* [Explore the material]
A - In the Graham Cross biography below, how many appearances did he make for Leicester City in all competitions?
B - In the Graham Cross biography below, copy the passage that begins at the words "Graham Frederick Cross" and stops after "in all competitions.".
++++ Page text
Graham Frederick Cross (born 15 November 1943) is a former professional footballer and cricketer. He is the record appearance holder for Leicester City, making 599 appearances for the club in all competitions.

Football career
Cross was born in Leicester. He spent most of his career playing for Leicester City originally as an inside forward, then later as a centre-half and occasionally a right half. At Leicester he holds the record for the most appearances for the club with 599 between 1961 and 1975. He went on to join Brighton & Hove Albion and then Preston North End. He made the record number of appearances for the England Under 23 side but never made a full international appearance.

Cricket career
Cross also represented Leicestershire as a right-handed batsman and a right-arm medium-fast bowler between 1961 and 1977. In 83 first-class matches, he scored 2,079 runs (average 18.39), highest score 78 with eight fifties and 61 catches. He took 92 wickets (average 29.95), best bowling 4/28. In 51 ListA matches, he scored 701 runs (average 20.61), highest score 57* with three fifties and 17 catches. He took 63 wickets (average 20.23), best bowling 4/11.
++++++++
++++ Data
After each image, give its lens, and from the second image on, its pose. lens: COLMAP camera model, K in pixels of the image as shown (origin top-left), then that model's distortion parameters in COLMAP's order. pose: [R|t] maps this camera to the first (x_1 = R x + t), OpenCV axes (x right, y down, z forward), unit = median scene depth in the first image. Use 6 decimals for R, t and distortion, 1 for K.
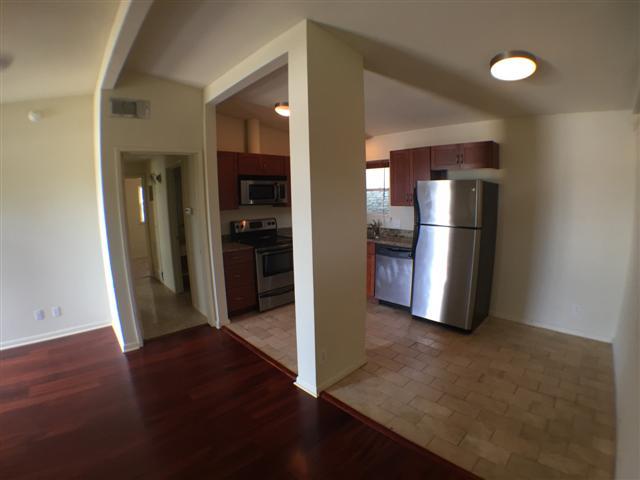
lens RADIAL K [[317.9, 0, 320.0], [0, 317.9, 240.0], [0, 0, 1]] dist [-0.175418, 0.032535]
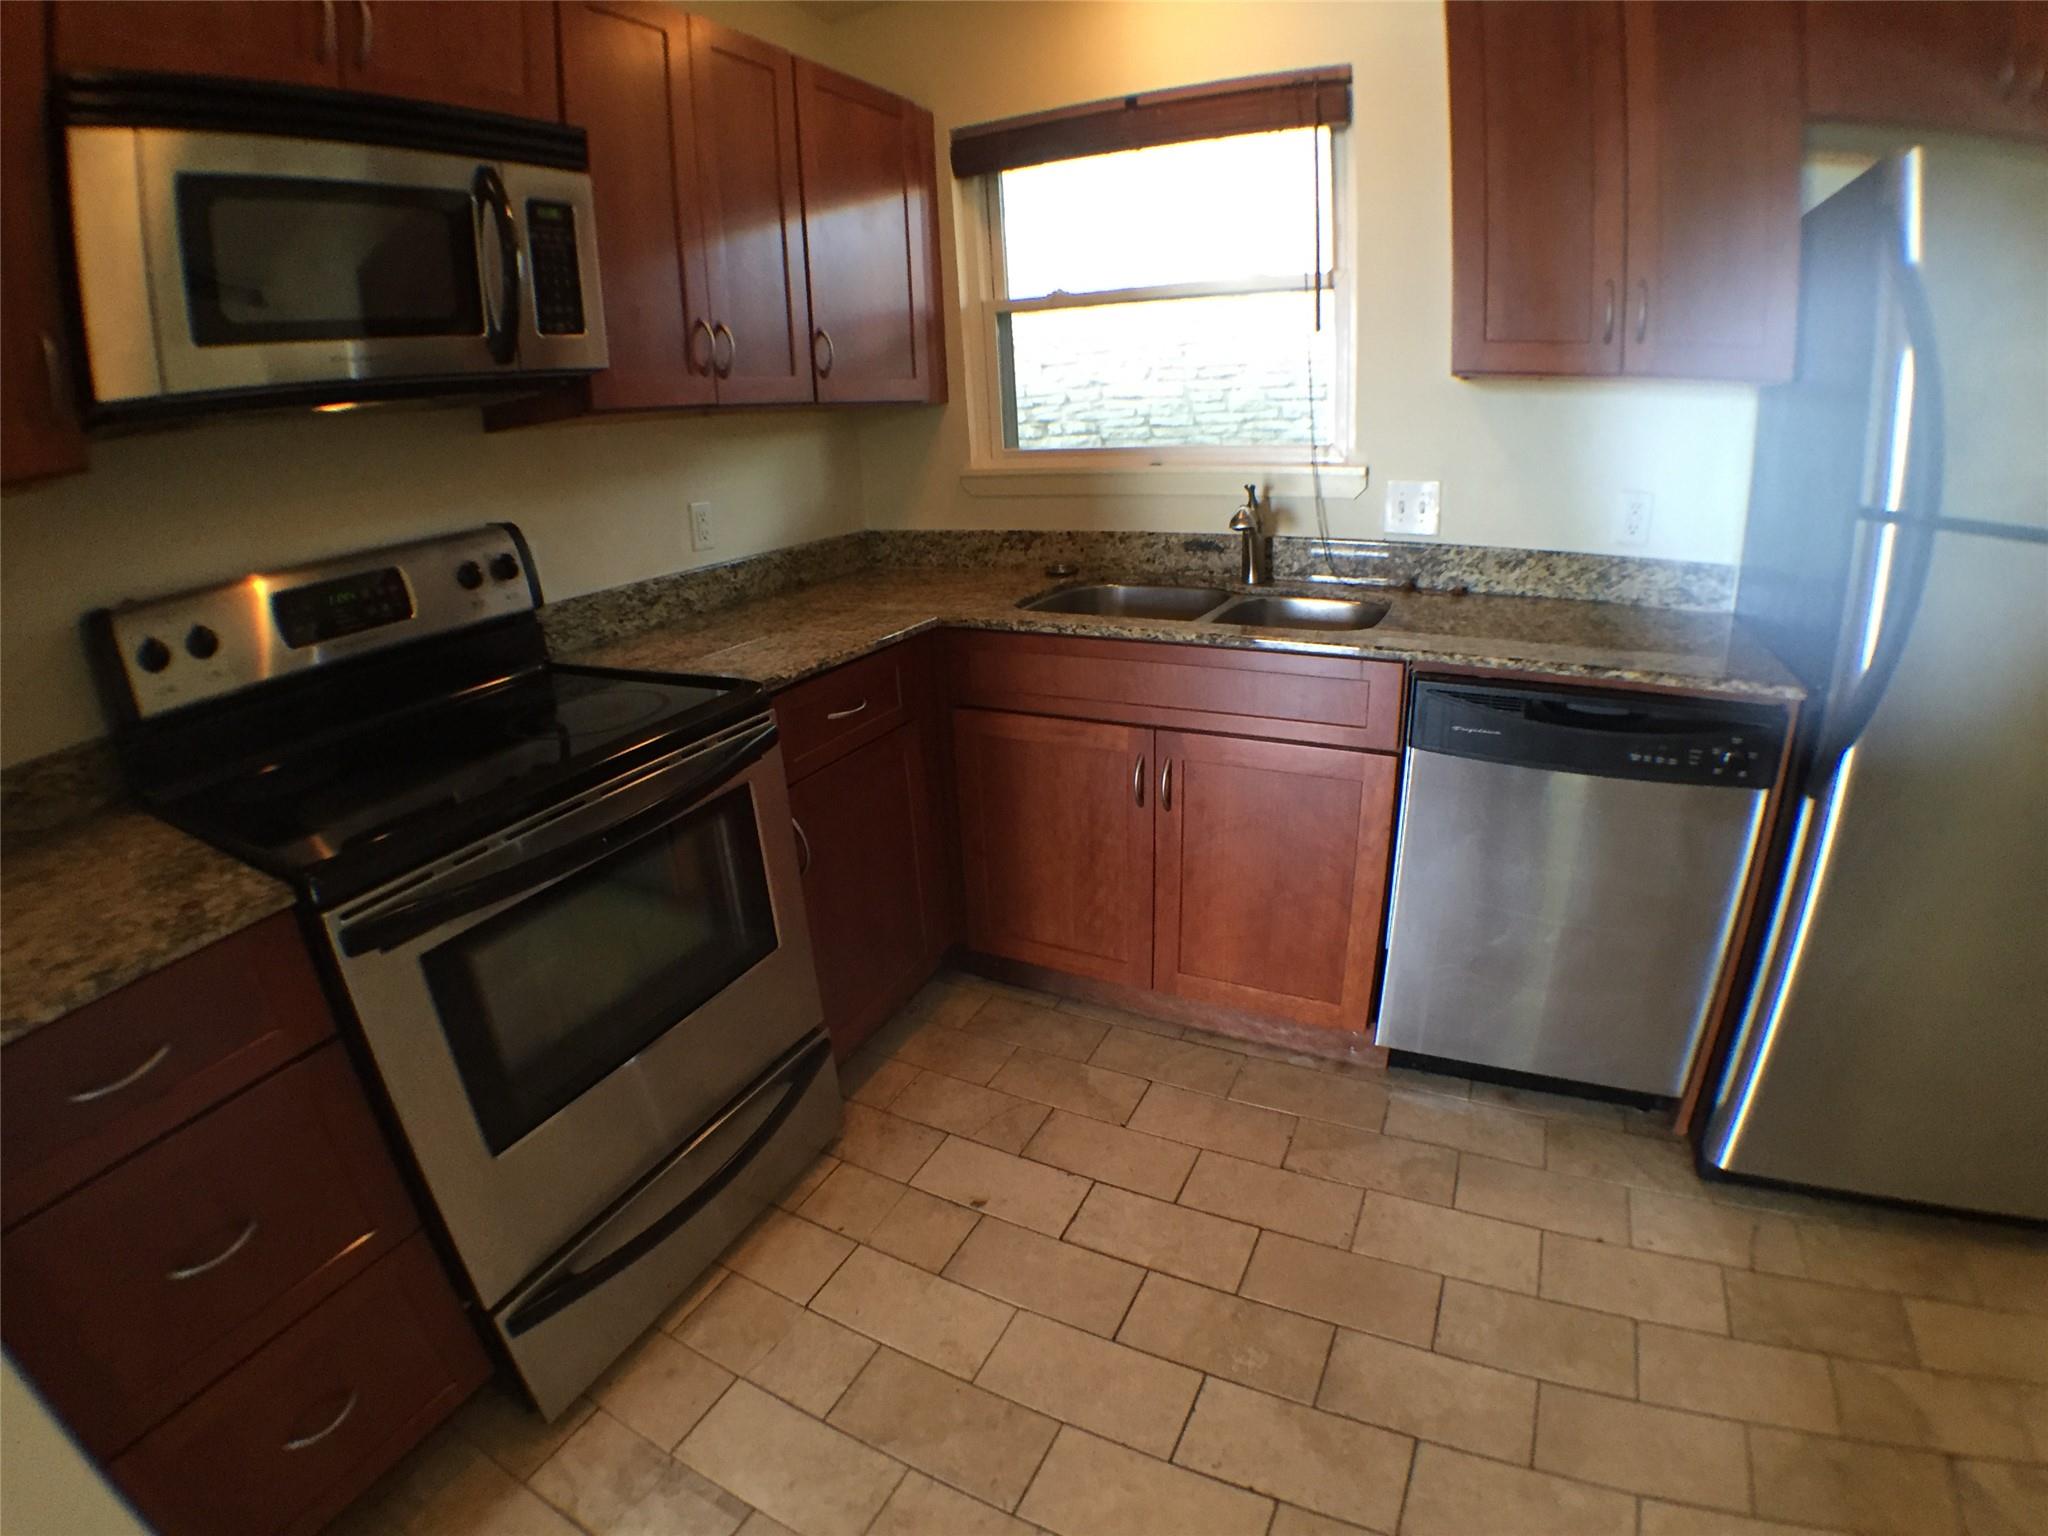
++++++++
* [Your written answers]
A - 599

B -
Graham Frederick Cross (born 15 November 1943) is a former professional footballer and cricketer. He is the record appearance holder for Leicester City, making 599 appearances for the club in all competitions.